The rain was coming down cold as the taxi drove off. The wind wasn’t blowing and the rain was falling straight down on the man and the girl as they stood there and it soaked his jacket and rained through her hair till it clung to her face like a tight black shawl. Her makeup was pouring down now too, and the black of it ran down her pale, whitish cheeks. He thought she was crying good and hard now but with the rain you couldn’t be sure. All he could think is that is why he had sat there in the silence and tried to be good like a fool just to hear this. This is why you kept your hands to yourself.
“Do you want to come up.”
“I don’t think I should, you know.”
“Will you be ok?”
“I just don’t want to be alone now.”
“But I told you I don’t expect you to like me much now.”
“I think I like you just fine.”
She looked beautiful wet like that to him. He stood quiet and the silence came again as they stared at each another under the street lamps. She was crying now for real and the rain wasn’t hiding it.

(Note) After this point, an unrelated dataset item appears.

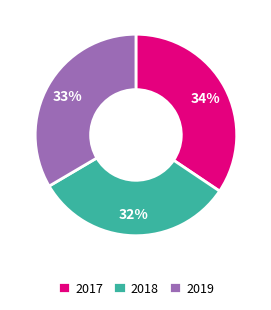

Rank the categories by value from lowest to highest.

2018, 2019, 2017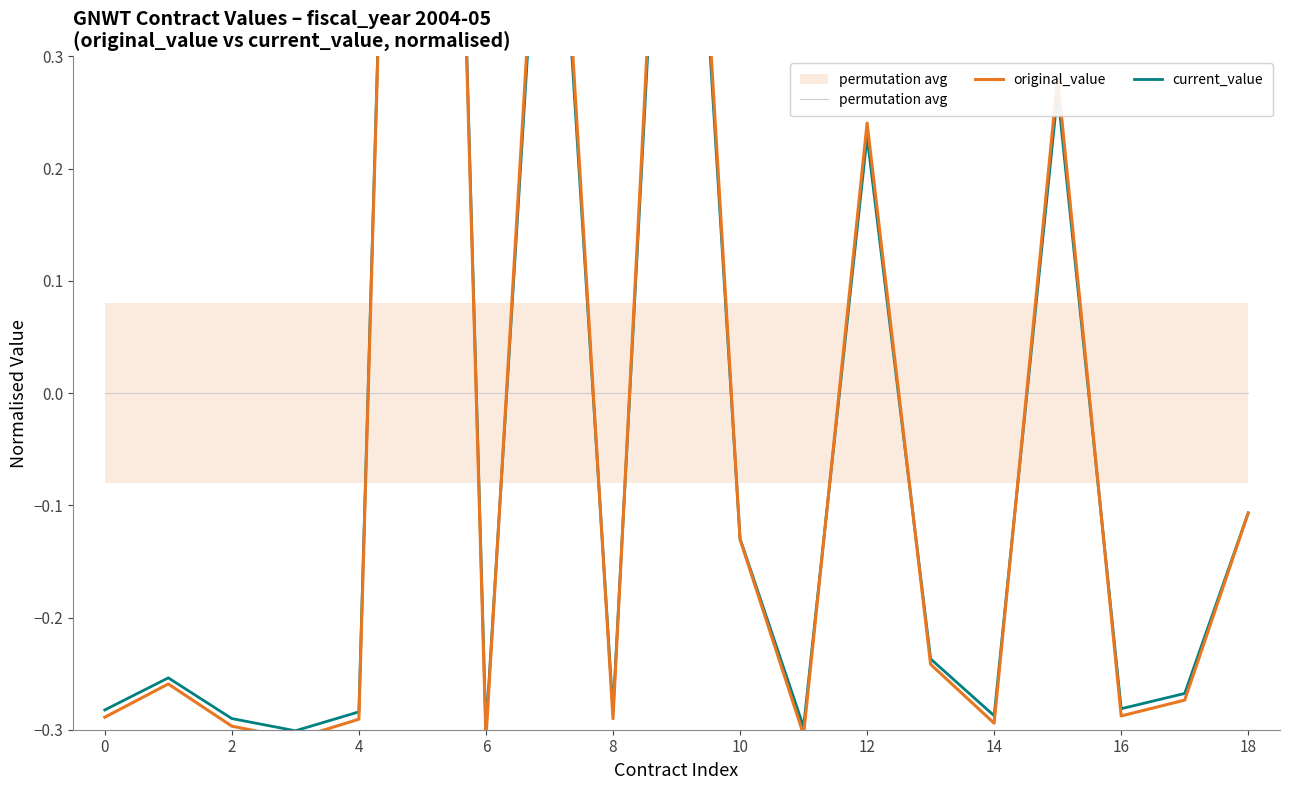

Which series reaches the maximum Y coordinate?

current_value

“Why did you go back there then?”
“You said you wanted real Chinese food.”
“Ok,” he said and reached out to hold her hands.
“The food was good right?”
“But there are other places.”
“It is the best though. You liked it right?”
“Yeah, it was just fine.”
“It’s really the best.”
“But you didn’t have to take me there.”
“You get used to it by now anyway,” she said wiping her face.

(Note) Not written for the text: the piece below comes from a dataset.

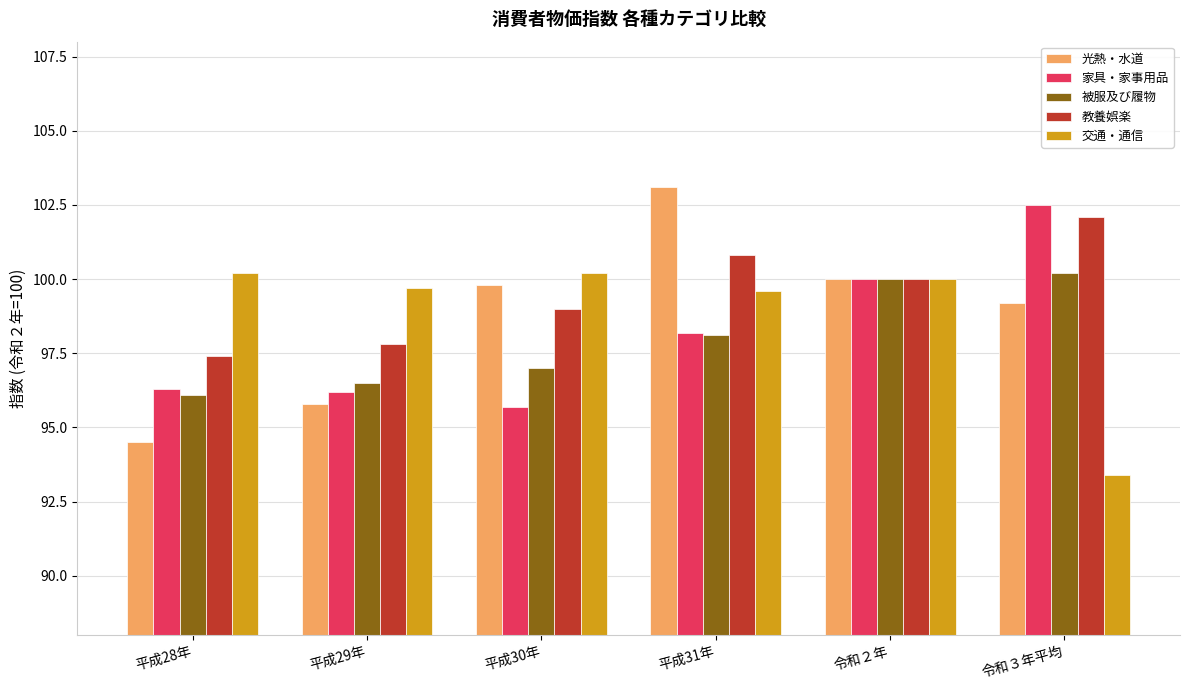

Is the value of 家具・家事用品 at 平成29年 greater than the value of 光熱・水道 at 平成29年?

Yes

“You mean you get used to a thing like that?”
“I guess so. I just can’t ever seem to get used to being alone.”
He held her in the rain. This is why you keep you hands to yourself was all he could think. They were both soaked through as the wind picked up and he led her across the street and they walked upstairs to her new apartment.
“I’ll show you how nice I made everything look,” she told him in the staircase.
“I’m sure it’s great.”
“I’m sure it’s just perfect.”
“You’ll love it and we can sleep in late and spend all of tomorrow together.”
“That sounds just fine,” he said.
“And maybe I won’t have to dream for at least another day.”